接触

 大鬼は強いとはいえ、個体数が少ないのが難点だ。他に警戒すべき異形種は、正直初見では対処し辛いだけで、それほど肉体の強度は高くない。小鬼、中鬼は論外だ。思ったよりも一方的な展開になった。


 程なくして人間たちは引き上げてゆき、震えあがる小鬼たちが身を縮こませ、辺りは急激に静まり返った。興味深く思っていた鬼の生態や存在は、一気にその矮小わいしょうさを露呈させ、私の興味を損なわせた。


 その多様な進化は面白いけど、正直なところ根っこの部分が弱卒じゃくそつなのだ。人間を簡単に殺せる大鬼さえ、知恵を以てすれば造作もなく、それを真似る術が奴らにはない。その醜い容姿は目を楽しませることはなく、精錬された技術もなく、残るのは極めて原始的な敗北者だ。


 人間たちは連日鬼狩りを慣行した。


 一日目に見せていた張り詰めた空気感はなく、遠出してきた旅行者のような足取りで森を闊歩した。日に日に鬼たちの情勢は弱まっていき、人間たちの数も減らしていった。
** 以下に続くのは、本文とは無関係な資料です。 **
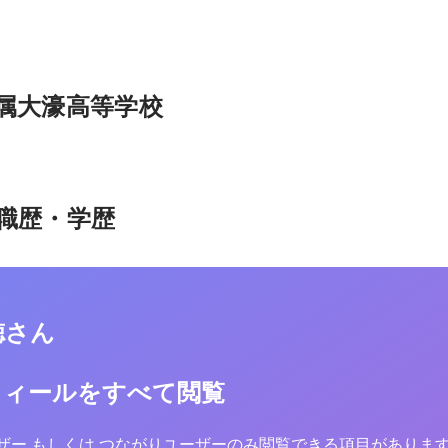
属大濠高等学校
職歴・学歴
徳さん
フィールをすべて閲覧
yユーザー もしくは つながりユーザーのみ閲覧できる項目がありま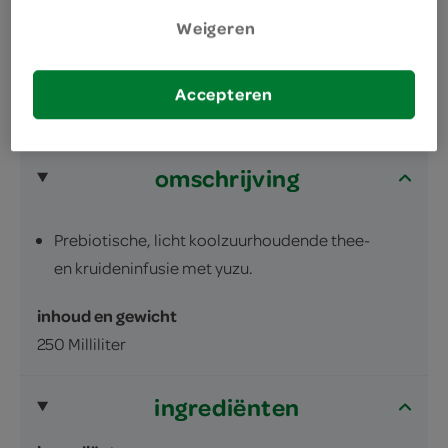
naast je lunch
Weigeren
Accepteren
omschrijving
Prebiotische, licht koolzuurhoudende thee-
en kruideninfusie met yuzu.
inhoud en gewicht
250 Milliliter
ingrediënten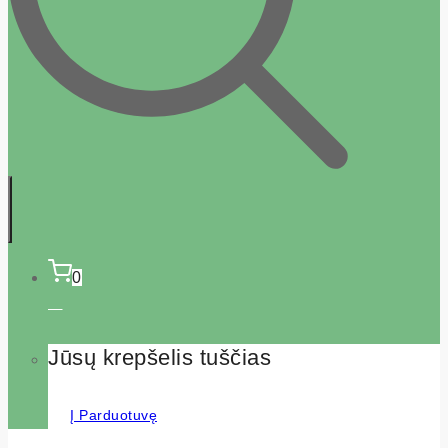
0
Jūsų krepšelis tuščias
Į Parduotuvę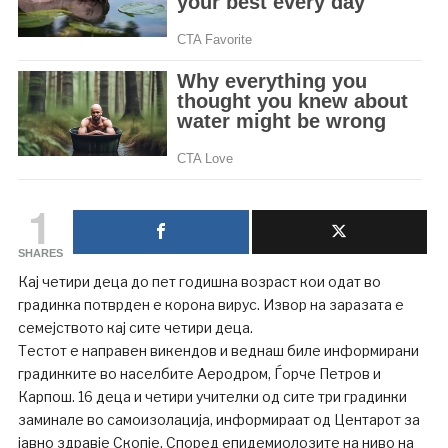
1
SHARES
Кај четири деца до пет годишна возраст кои одат во
градинка потврден е корона вирус. Извор на заразата е
семејството кај сите четири деца.
Тестот е направен викендов и веднаш биле информирани
градинките во населбите Аеродром, Ѓорче Петров и
Карпош. 16 деца и четири учителки од сите три градинки
заминале во самоизолација, информираат од Центарот за
јавно здравје Скопје. Според епидемиолозите на ниво на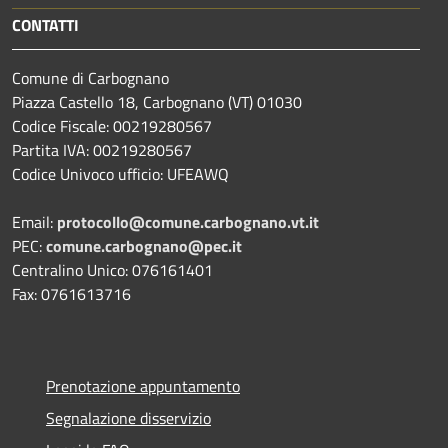
CONTATTI
Comune di Carbognano
Piazza Castello 18, Carbognano (VT) 01030
Codice Fiscale: 00219280567
Partita IVA: 00219280567
Codice Univoco ufficio: UFEAWQ
Email:
protocollo@comune.carbognano.vt.it
PEC:
comune.carbognano@pec.it
Centralino Unico: 076161401
Fax: 0761613716
Prenotazione appuntamento
Segnalazione disservizio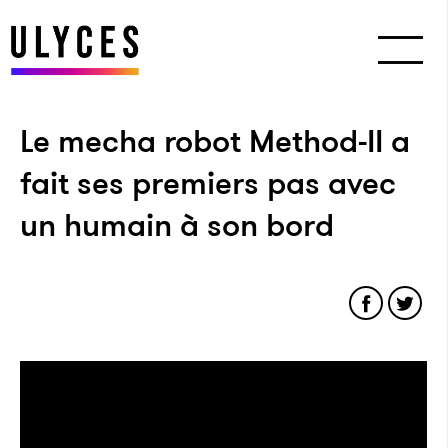
Le mecha robot Method-II a
fait ses premiers pas avec
un humain à son bord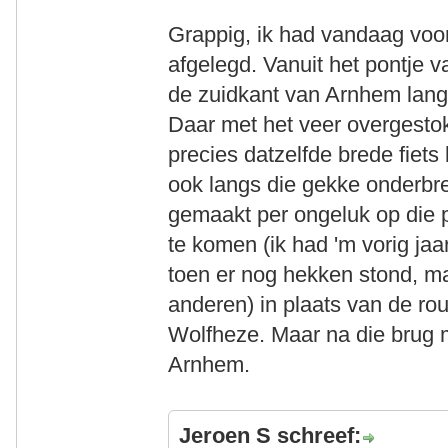
Grappig, ik had vandaag voor
afgelegd. Vanuit het pontje 
de zuidkant van Arnhem lang
Daar met het veer overgesto
precies datzelfde brede fiets
ook langs die gekke onderbrek
gemaakt per ongeluk op die p
te komen (ik had 'm vorig jaar
toen er nog hekken stond, ma
anderen) in plaats van de ro
Wolfheze. Maar na die brug 
Arnhem.
Jeroen S schreef: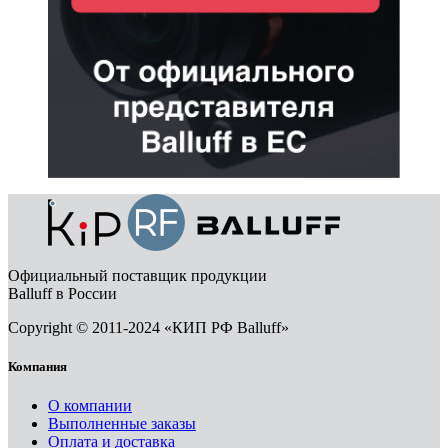
Официальный поставщик продукции
Balluff в России
Copyright © 2011-2024 «КИП РФ Balluff»
Компания
О компании
Выполненные заказы
Оплата и доставка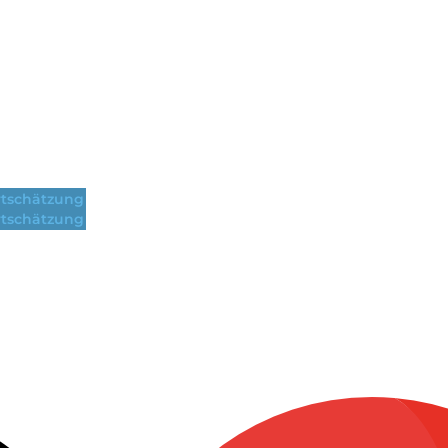
tschätzung
tschätzung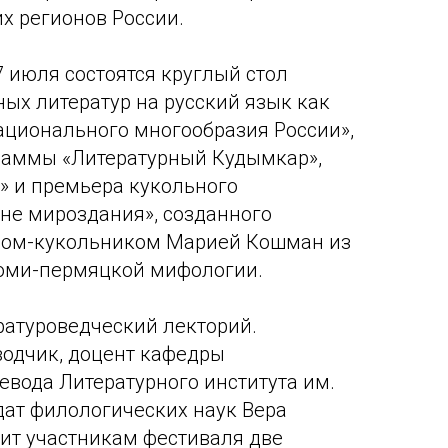
их регионов России.
7 июля состоятся круглый стол
ых литератур на русский язык как
ационального многообразия России»,
раммы «Литературный Кудымкар»,
» и премьера кукольного
не мироздания», созданного
ром-кукольником Марией Кошман из
коми-пермяцкой мифологии.
ратуроведческий лекторий.
водчик, доцент кафедры
евода Литературного института им.
идат филологических наук Вера
ит участникам фестиваля две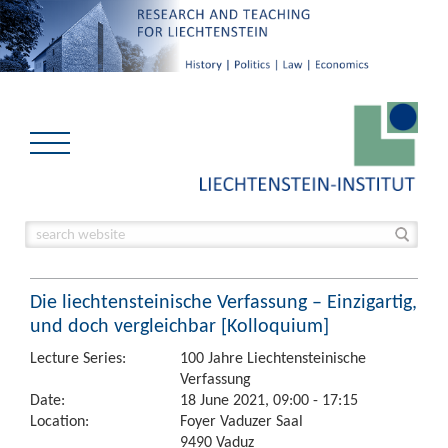
Die liechtensteinische Verfassung – Einzigartig,
und doch vergleichbar [Kolloquium]
Lecture Series:
100 Jahre Liechtensteinische
Verfassung
Date:
18 June 2021, 09:00 - 17:15
Location:
Foyer Vaduzer Saal
9490 Vaduz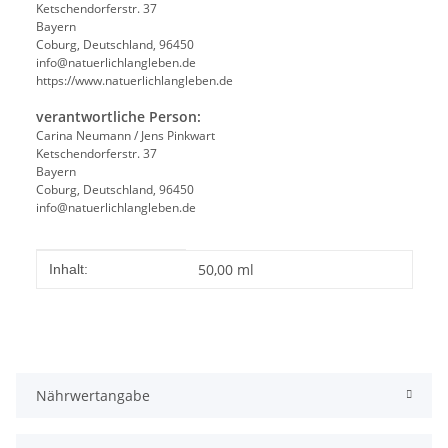
Ketschendorferstr. 37
Bayern
Coburg, Deutschland, 96450
info@natuerlichlangleben.de
https://www.natuerlichlangleben.de
verantwortliche Person:
Carina Neumann / Jens Pinkwart
Ketschendorferstr. 37
Bayern
Coburg, Deutschland, 96450
info@natuerlichlangleben.de
Produkteigenschaft
Wert
50,00 ml
Inhalt:
Nährwertangabe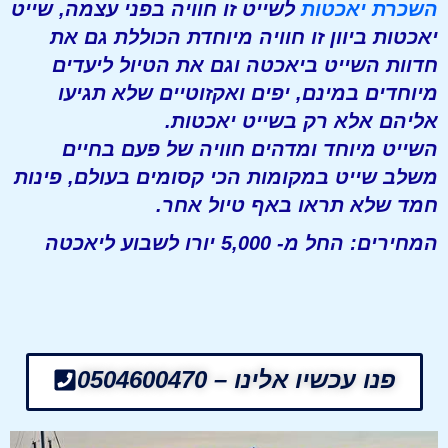
השכרת יאכטות
לשייט זו חוויה בפני עצמה, שייט
יאכטות ביוון זו חוויה מיוחדת הכוללת גם את
חדוות השייט ביאכטה וגם את הטיול ליעדים
מיוחדים במינם, יפים ואקזוטיים שלא תגיעו
אליהם אלא רק בשייט יאכטות.
השייט מיוחד ומדהים חוויה של פעם בחיים
משלב שייט במקומות הכי קסומים בעולם, פינות
חמד שלא תראו באף טיול אחר.
המחירים: החל מ- 5,000 יורו לשבוע ליאכטה
פנו עכשיו אלינו – 0504600470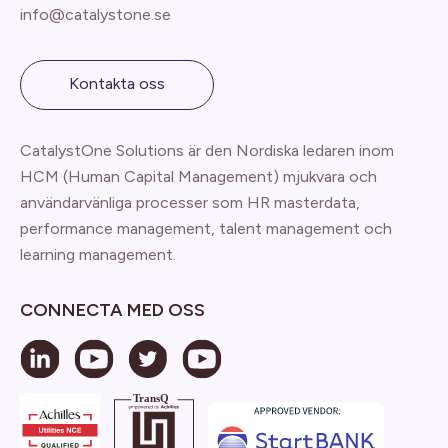
info@catalystone.se
Kontakta oss
CatalystOne Solutions är den Nordiska ledaren inom
HCM (Human Capital Management) mjukvara och
användarvänliga processer som HR masterdata,
performance management, talent management och
learning management.
CONNECTA MED OSS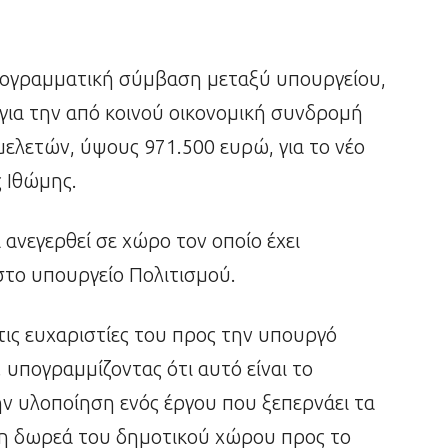
ογραμματική σύμβαση μεταξύ υπουργείου,
για την από κοινού οικονομική συνδρομή
ελετών, ύψους 971.500 ευρώ, για το νέο
 Ιθώμης.
 ανεγερθεί σε χώρο τον οποίο έχει
το υπουργείο Πολιτισμού.
ς ευχαριστίες του προς την υπουργό
 υπογραμμίζοντας ότι αυτό είναι το
ν υλοποίηση ενός έργου που ξεπερνάει τα
τη δωρεά του δημοτικού χώρου προς το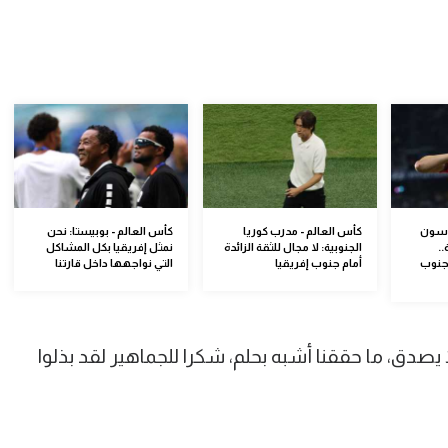
 سون
كأس العالم - مدرب كوريا
كأس العالم - بوبيستا: نحن
..
الجنوبية: لا مجال للثقة الزائدة
نمثل إفريقيا بكل المشاكل
جنوب
أمام جنوب إفريقيا
التي نواجهها داخل قارتنا
 يصدق، ما حققنا أشبه بحلم، شكرا للجماهير لقد بذلوا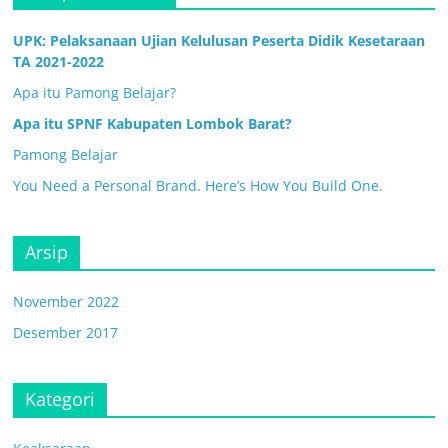
UPK: Pelaksanaan Ujian Kelulusan Peserta Didik Kesetaraan
TA 2021-2022
Apa itu Pamong Belajar?
Apa itu SPNF Kabupaten Lombok Barat?
Pamong Belajar
You Need a Personal Brand. Here’s How You Build One.
Arsip
November 2022
Desember 2017
Kategori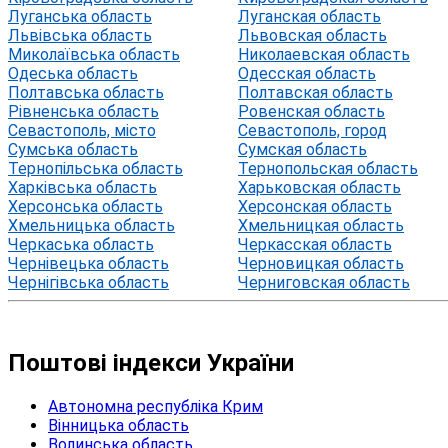
Луганська область
Луганская область
Львівська область
Львовская область
Миколаївська область
Николаевская область
Одеська область
Одесская область
Полтавська область
Полтавская область
Рівненська область
Ровенская область
Севастополь, місто
Севастополь, город
Сумська область
Сумская область
Тернопільська область
Тернопольская область
Харківська область
Харьковская область
Херсонська область
Херсонская область
Хмельницька область
Хмельницкая область
Черкаська область
Черкасская область
Чернівецька область
Черновицкая область
Чернігівська область
Черниговская область
Поштові індекси України
Автономна республіка Крим
Вінницька область
Волинська область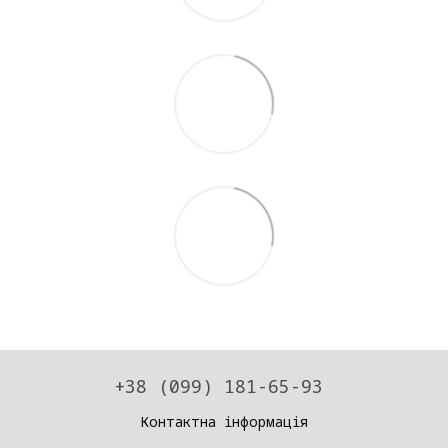
+38 (099) 181-65-93
Контактна інформація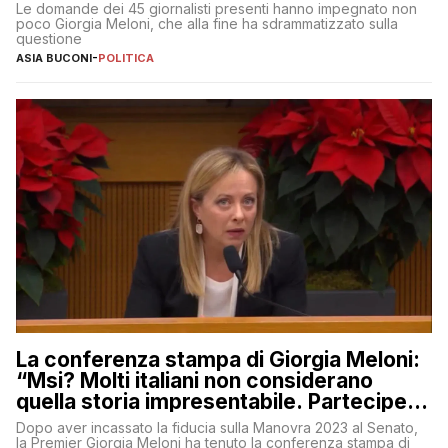
Le domande dei 45 giornalisti presenti hanno impegnato non
poco Giorgia Meloni, che alla fine ha sdrammatizzato sulla
questione
ASIA BUCONI
-
POLITICA
La conferenza stampa di Giorgia Meloni:
“Msi? Molti italiani non considerano
quella storia impresentabile. Parteciperò
al 25 aprile”
Dopo aver incassato la fiducia sulla Manovra 2023 al Senato,
la Premier Giorgia Meloni ha tenuto la conferenza stampa di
 あの銀髪の少女がいる組は、毎日その行軍に顔を連ねている。彼らが率先しているようだった。どうやら他の組の者からも尊敬されている強者らしい。確かに特異な術は兎も角として、それを守護するように立ち回っている男たちの身のこなし方が、熟練者の威風を纏っている。私は鬼狩りが終わるのを待ち、彼女らに接触してみることにした。


「ゴブリーアの王は出てきませんね」


 銀髪の少女が言った。鈴のような声音が響く。


「確かにゴブリーア共の数が多かった。誕生していてもおかしくはないはずだ」


 短剣使いの小男がそれに答える。人間たちの行軍で鬼たちのことをゴブリーアと呼んでいるのは知っていた。


「しかし、上位個体の数はそれほど多くなかった」


 今度は盾持ちの大男が言った。


「考えすぎだったのかもしれませんね」


「杞憂であれば、それに越したことはないさ」


「それもそうだ。王位を得た個体は俺達でも仕留め切れるか分からん」


 会話を続けている三人の他に、二人同行しているものがいる。連日見ていると、彼ら三人は固定で動き、穴を埋めるように様々な人がそこに入ってくる。今日は軽薄そうな顔の、手先で槍を弄んでいる男と、馬の尻尾のように束ねた髪とそばかすが印象的な弓使いの女だ。


 槍使いはボンヤリと周囲を見渡しながら、口笛を吹いている。一方で弓使いの方は、臨時の味方とのコミュニケーションを取りあぐねている。彼らは油断しているようだ。


 鬼たちは風前の灯火ともしびだから仕方がないのかもしれない。とはいえ、今から私と戦うことになるのだから、その体たらくでは困るのだ。私は槍使いの男に照準を定め、いつものように発火させた。


 突然炎に包まれた槍使いは惚けた声をあげ、周りはすぐさま異変に気付いた。槍使いの男は自分が燃えていることに気が付き、叫びながら転げまわる。動揺で二の足を踏む弓使いを除く、いつもの三人組は直ぐに周囲の警戒をはじめた。


 一瞬の判断のうえ、槍使いは切り捨てられた。私はその割り切り方に感心した。冷静に考えれば、外敵の存在がいることと、消火が困難であることを理解できるだろう。ただ誰も攻撃されたとは認識できなかったはずだ。それでも警戒に移れるのが熟練者というわけだった。


「リエッタ。今のはなんだ」


 大盾持ちの大男が声を張り上げた。


「分かりません。少なくとも、わたくしには出来ません」


 術士の少女は冷や汗を滲ませながら、眉を顰める。


 このまま無駄に警戒している姿を眺めているのも悪くはないけど、空に飛んでいた私はゆっくりと下降して、彼らの前に姿を現した。息を呑む音が響く。それは誰の音か、あるいは全員の音か。